Übungstext ->
▬▬▬▬▬▬▬▬▬▬

Einverstanden. In meiner Zeit als Personalleiter habe ich "Schnuppertag" und bewusste Nutzung der Probezeit bereits vor Jahren erfolgreich als Instrumente genutzt.

Dies schließt doch ACs als EINES der Vorauswahlinstrumente nicht aus, oder?

Entscheidend ist der Mix der Instrumente und dass man sich der Grenzen der einzelnen Instrumente bewusst ist. So ist zum Beispiel einer der wichtigen Nachteile von ACs, dass Fleiß nicht beoabachtet werden kann.

Johannes hat gesagt…

Hallo Armin, klar kann man beides machen - meine Behauptung war aber, dass es Möglichkeiten mit weniger Aufwand gibt. Wer sogar noch mehr Aufwand auf sich nehmen möchte, kann auch noch Management Audits in Auftrag geben, Arbeitsproben verlangen, Tests anwenden usw.
Alle Instrumente haben ihre Grenzen - und ihre Nebenwirkungen.
Meine Haltung ist, dass ein AC nach wie vor bei großem Aufwand den geringsten Nutzen und erhebliche Nebenwirkungen hat. Letztere treten vor allem beim "Entwicklungs-AC" auf. Dazu später mehr...

▬▬▬▬▬▬▬▬▬▬

Bereitgestellte Daten ->
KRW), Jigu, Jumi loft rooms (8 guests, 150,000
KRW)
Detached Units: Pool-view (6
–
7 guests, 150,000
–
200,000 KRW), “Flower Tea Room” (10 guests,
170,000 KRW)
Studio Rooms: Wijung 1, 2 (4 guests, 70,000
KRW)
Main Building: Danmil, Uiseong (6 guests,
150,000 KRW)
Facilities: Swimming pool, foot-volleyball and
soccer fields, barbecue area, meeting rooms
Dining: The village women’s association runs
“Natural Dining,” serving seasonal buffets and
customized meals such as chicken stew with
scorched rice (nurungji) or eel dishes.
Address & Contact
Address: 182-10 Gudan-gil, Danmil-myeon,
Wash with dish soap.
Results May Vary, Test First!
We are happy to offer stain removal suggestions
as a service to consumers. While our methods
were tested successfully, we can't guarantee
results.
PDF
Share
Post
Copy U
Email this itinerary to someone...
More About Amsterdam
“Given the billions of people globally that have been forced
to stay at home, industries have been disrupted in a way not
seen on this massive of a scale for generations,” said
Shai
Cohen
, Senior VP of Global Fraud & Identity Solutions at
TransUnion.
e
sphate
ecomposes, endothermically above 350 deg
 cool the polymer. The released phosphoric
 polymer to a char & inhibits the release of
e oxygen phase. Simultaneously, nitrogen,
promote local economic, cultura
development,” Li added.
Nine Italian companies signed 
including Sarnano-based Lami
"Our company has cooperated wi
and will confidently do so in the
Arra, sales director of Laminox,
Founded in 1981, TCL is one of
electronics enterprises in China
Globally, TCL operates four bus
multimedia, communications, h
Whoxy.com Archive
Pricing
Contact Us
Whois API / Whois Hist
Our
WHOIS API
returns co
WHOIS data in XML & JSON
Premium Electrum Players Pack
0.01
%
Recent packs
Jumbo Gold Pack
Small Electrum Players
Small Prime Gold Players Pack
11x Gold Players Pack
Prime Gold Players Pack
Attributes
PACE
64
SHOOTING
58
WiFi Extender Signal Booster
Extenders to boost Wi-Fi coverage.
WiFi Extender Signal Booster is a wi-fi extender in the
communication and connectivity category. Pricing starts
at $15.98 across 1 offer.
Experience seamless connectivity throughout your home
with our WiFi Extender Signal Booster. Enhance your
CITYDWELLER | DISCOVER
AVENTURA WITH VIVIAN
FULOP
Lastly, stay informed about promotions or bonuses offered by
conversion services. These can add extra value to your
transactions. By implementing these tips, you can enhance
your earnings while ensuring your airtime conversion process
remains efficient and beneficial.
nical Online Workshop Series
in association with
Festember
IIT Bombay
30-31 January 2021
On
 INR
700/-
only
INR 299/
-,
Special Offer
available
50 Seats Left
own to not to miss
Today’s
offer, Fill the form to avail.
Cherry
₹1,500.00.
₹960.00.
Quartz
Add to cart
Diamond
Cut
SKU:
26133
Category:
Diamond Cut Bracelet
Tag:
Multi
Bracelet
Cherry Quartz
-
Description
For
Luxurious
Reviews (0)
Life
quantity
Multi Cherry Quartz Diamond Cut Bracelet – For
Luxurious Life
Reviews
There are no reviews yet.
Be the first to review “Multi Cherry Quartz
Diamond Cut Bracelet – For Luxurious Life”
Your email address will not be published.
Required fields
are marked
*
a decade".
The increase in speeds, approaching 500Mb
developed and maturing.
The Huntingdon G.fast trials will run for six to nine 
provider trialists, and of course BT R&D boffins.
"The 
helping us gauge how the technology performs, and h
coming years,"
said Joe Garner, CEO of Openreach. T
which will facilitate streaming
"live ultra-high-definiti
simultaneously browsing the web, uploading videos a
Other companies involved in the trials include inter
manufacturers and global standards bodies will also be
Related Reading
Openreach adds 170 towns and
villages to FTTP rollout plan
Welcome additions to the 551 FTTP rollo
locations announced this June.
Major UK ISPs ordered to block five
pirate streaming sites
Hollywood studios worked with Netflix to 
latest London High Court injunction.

▬▬▬▬▬▬▬▬▬▬

Fragen zum Material ->
- 1) Bei welcher Art von AC treten laut dem Übungstext die Nebenwirkungen vor allem auf?
- 2) Schreibe die Diskussion über ACs als Auswahlinstrument im Anschluss an ihren letzten Satz weiter.
Die Zeilen sind eigenständiges Material und gehören nicht zum Übungstext.

Ergebnisse je Aufgabe ->
- 1) Vor allem beim "Entwicklungs-AC".

- 2)
Herzliche Grüße
Johannes Thönneßen

Anonym hat gesagt…

Ich habe ein Problem damit, ACs grundsätzlich als Option auszuschließen.
Da die Anforderungen immer auf Konstruktionen basieren werden, ist jedes Instrument angreifbar.
Weniger aufwändige Verfahren laufen immer Gefahr, zu pseudo-objektiven Ergebnissen zu führen. Man beachte nur den haarsträubenden Test-Markt.
Ein Vorteil, den ich - trotz aller berechtigter Kritik - bei ACs sehe, ist der der Multi-Subjektivität. 5 gefühlte (intuitive) Meinungen können nicht völlig daneben liegen. Ein angreifbarer Punkt, ich weiß.

Johannes hat gesagt…

Volle Zustimmung: Ein gutes Verfahren sollte diese "Multi-Subjektivität" garantieren. Die Kandidaten von möglichst vielen Menschen im Unternehmen "beschnuppern" zu lassen und dann deren subjektive Meinung gezielt einholen - das ist mein Favorit.
Scheitert aber in der Regel an der Angst der Manager und Personaler, damit ein Stück ihrer "Macht" abgeben zu müssen, während sie diese im AC ungehemmt demonstrieren dürfen.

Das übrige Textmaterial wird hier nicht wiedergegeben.